In this instance their commonality is they each possess very happy, huge, long, deep and wide naturalised swathes of aquilegias. There are hundreds, even thousands of them and they are not going anywhere. What I cannot get is, they reside in the poorest of soils, rarely watered, never fertilised, with only an annual cutback if they are lucky. In both gardens, they reside under the protection of large aged deciduous trees. That is, they enjoy full sun in winter and good protective shade in summer. They successfully share space with other permanent perennials such as hellebores, heucheras, polyanthus and Japanese anenomes.
The only probable reason for the aquilegias’ easy proliferation is they receive a good thick rich blanket of mulch from the falling autumn leaves supplied from the large expansive canopies of the mature deciduous trees above.

History
The name originates from the Latin ‘aquilegium’ (water gatherer) because dew drops are caught by the leaves. They have been cultivated in European gardens since the Middle Ages. They originate from the mountains of central Europe, North America and Asia.
You may notice in your pursuit of purchasing aquilegias the predominance of Barlow in the names of the varieties, for example ‘Barlow Black’ and ‘Barlow Rose’. Barlow was the granddaughter of the naturalist and evolutionist Charles Darwin. She dedicated her life to the cultivation and creation of new aquilegia hybrids, which still remain popular today. Please note, I cannot quite remember, all those long years ago, where I read this little tit bit of information. I have repeated this story so very often and to so many people, that it has in my own mind become a true fact. However, if it is indeed false, well it’s a nice little story anyway.

Cultivation
Please bear in mind that aquilegias grow wild in the hills, mountains and woodlands from cool regions around the world. So, for us gardeners the more closely their natural conditions are reproduced the better they will grow. To get new plants initially established, plant them in a good quality compost dressed very generously with Seamungus, a pelletised seaweed and fish product, water often until established, and again when the summer heat arrives. Remember full sun in winter and near full shade in summer, dressed with a good quality compost.

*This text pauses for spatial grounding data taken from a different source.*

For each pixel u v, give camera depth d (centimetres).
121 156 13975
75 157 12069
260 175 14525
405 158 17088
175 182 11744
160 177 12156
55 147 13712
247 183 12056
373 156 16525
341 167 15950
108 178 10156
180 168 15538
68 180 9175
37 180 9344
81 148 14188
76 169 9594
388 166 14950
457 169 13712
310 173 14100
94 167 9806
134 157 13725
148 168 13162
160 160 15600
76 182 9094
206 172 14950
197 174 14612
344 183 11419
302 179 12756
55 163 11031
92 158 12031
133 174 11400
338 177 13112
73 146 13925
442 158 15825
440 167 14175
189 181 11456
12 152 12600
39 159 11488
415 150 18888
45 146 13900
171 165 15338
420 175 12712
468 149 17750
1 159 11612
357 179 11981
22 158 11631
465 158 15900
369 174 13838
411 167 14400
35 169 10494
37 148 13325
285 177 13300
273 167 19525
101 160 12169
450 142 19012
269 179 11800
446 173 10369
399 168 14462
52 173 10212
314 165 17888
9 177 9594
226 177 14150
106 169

Valuable lessons can also be learnt from the two before mentioned gardens. It is the annual, enriching and slowly decaying and composting mulch of autumn leaves, which must provide the answers to their successful cultivation.
If the conditions are right, who knows, it may well be the adoption of an attitude of just walk away and leave them well alone, and that is the key to their future longevity and prosperity.

Propagation
Sow seeds in autumn and buy punnets or small pots in autumn through to spring. If you have established plants you can dig them up and divide the roots in winter. You can also buy them dormant, with reasonably well established root systems in bulb packs similar to that of daffodils, in late winter.
Regardless of my past dismal efforts in cultivating Aquilegias, I do not want other gardeners to decide they are just too difficult to grow. The proof of evidence is loud and clear in their easy happiness and proliferation in the before mentioned gardens. One day I will get it right, and I dearly hope that the day will arrive very soon, as in tomorrow, maybe.